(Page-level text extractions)
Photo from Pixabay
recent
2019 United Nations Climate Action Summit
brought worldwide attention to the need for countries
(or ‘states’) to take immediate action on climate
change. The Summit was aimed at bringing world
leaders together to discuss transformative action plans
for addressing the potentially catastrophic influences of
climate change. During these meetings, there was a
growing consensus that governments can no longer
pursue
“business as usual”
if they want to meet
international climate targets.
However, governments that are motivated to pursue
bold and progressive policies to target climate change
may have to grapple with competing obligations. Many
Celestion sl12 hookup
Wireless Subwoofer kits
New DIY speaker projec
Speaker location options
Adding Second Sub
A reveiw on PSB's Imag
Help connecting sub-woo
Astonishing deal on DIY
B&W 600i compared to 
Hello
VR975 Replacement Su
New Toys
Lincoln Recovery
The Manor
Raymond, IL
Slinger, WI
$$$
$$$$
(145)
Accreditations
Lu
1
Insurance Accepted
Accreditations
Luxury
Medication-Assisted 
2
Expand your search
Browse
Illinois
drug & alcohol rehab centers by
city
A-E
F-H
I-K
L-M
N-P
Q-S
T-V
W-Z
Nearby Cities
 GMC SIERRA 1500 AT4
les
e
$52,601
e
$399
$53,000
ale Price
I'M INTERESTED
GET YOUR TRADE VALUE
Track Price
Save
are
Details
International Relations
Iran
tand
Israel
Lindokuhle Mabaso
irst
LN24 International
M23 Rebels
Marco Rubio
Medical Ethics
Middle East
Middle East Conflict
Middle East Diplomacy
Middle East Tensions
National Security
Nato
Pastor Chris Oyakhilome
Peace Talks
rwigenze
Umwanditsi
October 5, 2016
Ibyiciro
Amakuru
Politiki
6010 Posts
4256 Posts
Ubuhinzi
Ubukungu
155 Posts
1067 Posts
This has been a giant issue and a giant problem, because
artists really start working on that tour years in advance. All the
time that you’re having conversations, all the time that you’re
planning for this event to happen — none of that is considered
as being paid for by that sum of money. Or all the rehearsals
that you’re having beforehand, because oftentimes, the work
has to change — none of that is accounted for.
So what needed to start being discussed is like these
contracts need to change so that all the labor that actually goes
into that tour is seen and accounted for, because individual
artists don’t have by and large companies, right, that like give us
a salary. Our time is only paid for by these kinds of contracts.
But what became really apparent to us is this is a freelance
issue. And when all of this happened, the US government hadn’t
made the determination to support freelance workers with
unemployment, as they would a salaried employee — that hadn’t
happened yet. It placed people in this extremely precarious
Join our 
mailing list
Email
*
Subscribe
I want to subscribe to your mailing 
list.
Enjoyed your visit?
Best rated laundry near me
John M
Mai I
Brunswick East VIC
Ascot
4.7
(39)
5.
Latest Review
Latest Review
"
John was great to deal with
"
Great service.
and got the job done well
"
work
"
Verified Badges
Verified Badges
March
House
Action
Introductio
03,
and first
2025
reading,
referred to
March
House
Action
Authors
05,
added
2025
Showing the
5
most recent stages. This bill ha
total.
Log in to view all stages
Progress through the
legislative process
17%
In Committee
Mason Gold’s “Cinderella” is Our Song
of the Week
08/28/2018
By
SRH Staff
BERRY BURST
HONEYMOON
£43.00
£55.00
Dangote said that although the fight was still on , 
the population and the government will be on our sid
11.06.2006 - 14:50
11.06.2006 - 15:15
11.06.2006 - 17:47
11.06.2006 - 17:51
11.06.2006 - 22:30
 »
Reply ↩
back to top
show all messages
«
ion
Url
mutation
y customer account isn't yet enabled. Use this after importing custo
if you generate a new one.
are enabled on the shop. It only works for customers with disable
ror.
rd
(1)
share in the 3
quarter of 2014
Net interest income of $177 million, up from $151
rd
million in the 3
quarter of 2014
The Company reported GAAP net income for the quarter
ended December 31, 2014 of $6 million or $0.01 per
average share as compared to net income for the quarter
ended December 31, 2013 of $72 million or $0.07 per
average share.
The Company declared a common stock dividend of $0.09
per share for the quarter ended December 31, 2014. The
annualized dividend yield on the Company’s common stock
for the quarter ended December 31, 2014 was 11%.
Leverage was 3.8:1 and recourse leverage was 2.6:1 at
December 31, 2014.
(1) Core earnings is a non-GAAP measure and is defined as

Task description: Across the entries, tally every line that contains the word "like" and report the sum by itself.

Task result: 2